TAREFA A. Renomeie "Customer" para "Client" nos registros, da linha com "Personal Reflection" até o fim dos registros, inclusive, mantendo todo o resto igual. Deixe as imagens de fora da resposta.

=====

O arquiteto e urbanista, museólogo, fotógrafo e artista plástico Júlio Abe Wakahara faleceu em, São Paulo,  em 21/11/20, aos 79 anos de idade.

 

Júlio Abe deu uma enorme contribuição ao patrimônio intangível,  colocando em prática o conceito de museu como agente de transformação social, como foi ressaltado em janeiro desse ano ao receber  a Medalha de Mérito Museológico Waldisa Rússio Camargo,  Guarnieri concedida pela Secretaria de Cultura e Economia Criativa do governo do Estado de São Paulo.

 

Uma de suas realizações foi o pioneiro Projeto Museu de Rua (1977-1979 que desenvolveu junto ao Departamento do Patrimônio Histórico (DPH) da Prefeitura de São Paulo.

 

 

 

O Projeto consistia em exposições montadas em espaços públicos, difundindo a história e os costumes dos bairros paulistanos, mostrando o crescimento urbano da metrópole através de imagens antigas posicionadas nos mesmos lugares onde haviam sido originalmente tiradas. O Projeto deu importante contribuição para dessacralizar os museus, levando seus acervos para fora das quatro paredes, ressaltou publicação do IPHAN. Entre 1977 e 2013 foram realizadas 80 exposições do gênero. A metodologia foi adotada por diversas outras cidades.

=====

TAREFA B.
Responda com base no trecho sobre Júlio Abe Wakahara:
(i) Em que data e com que idade ele faleceu?
(ii) Em que período foi desenvolvido o Projeto Museu de Rua?
(iii) Quantas exposições do gênero foram realizadas entre 1977 e 2013?

=====

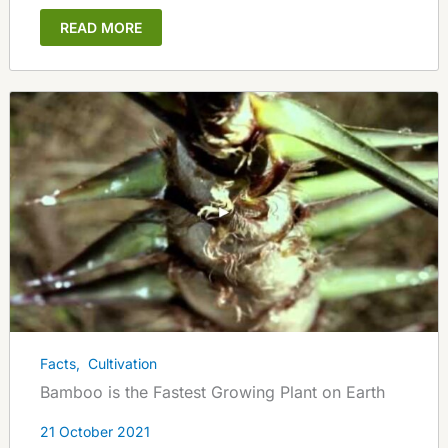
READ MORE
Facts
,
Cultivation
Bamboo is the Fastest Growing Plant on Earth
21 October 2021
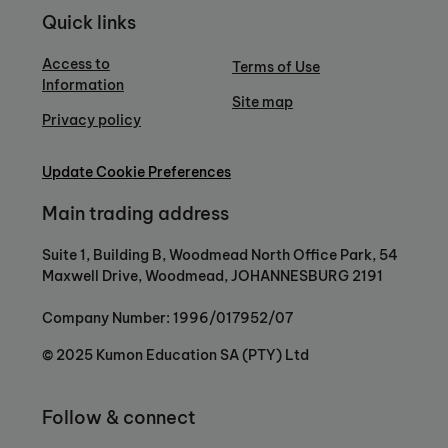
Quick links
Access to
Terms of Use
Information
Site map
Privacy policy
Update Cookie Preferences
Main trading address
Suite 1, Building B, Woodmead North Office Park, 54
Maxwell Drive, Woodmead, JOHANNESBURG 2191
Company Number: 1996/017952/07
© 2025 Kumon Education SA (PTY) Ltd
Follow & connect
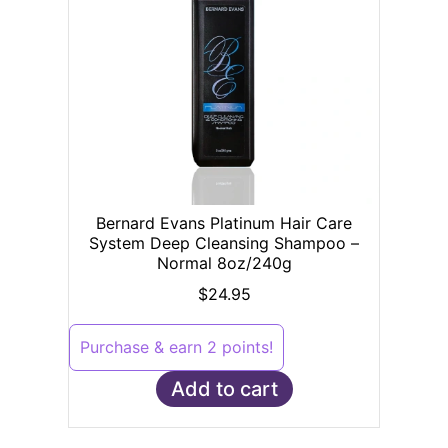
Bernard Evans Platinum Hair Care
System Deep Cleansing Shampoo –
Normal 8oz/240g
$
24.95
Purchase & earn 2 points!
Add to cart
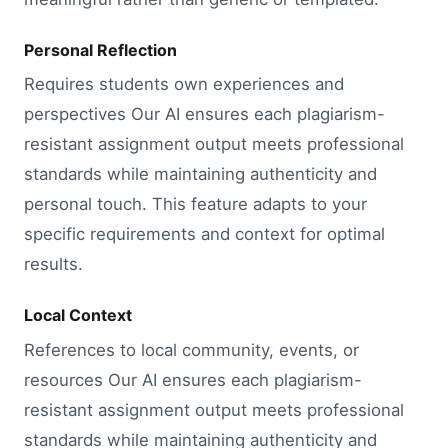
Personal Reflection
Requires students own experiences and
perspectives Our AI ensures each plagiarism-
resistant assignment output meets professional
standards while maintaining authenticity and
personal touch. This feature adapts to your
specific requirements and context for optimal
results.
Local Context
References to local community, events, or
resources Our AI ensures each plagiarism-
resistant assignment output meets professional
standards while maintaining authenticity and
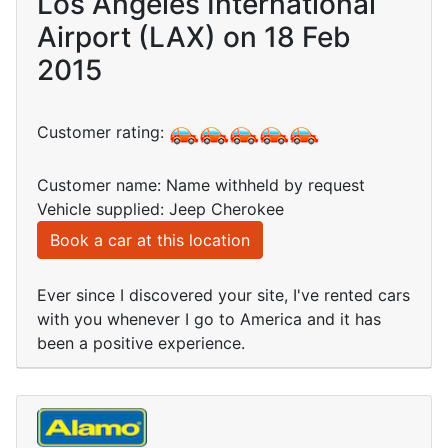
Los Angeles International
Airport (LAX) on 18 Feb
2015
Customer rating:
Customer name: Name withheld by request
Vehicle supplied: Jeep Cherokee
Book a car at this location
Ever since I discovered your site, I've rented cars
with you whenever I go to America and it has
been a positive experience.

=====

RESPOSTA ESCRITA A.
Personal Reflection
Requires students own experiences and
perspectives Our AI ensures each plagiarism-
resistant assignment output meets professional
standards while maintaining authenticity and
personal touch. This feature adapts to your
specific requirements and context for optimal
results.
Local Context
References to local community, events, or
resources Our AI ensures each plagiarism-
resistant assignment output meets professional
standards while maintaining authenticity and
Los Angeles International
Airport (LAX) on 18 Feb
2015
Client rating:
Client name: Name withheld by request
Vehicle supplied: Jeep Cherokee
Book a car at this location
Ever since I discovered your site, I've rented cars
with you whenever I go to America and it has
been a positive experience.

RESPOSTA ESCRITA B.
(i) Em 21/11/20, aos 79 anos de idade.
(ii) De 1977 a 1979.
(iii) 80 exposições.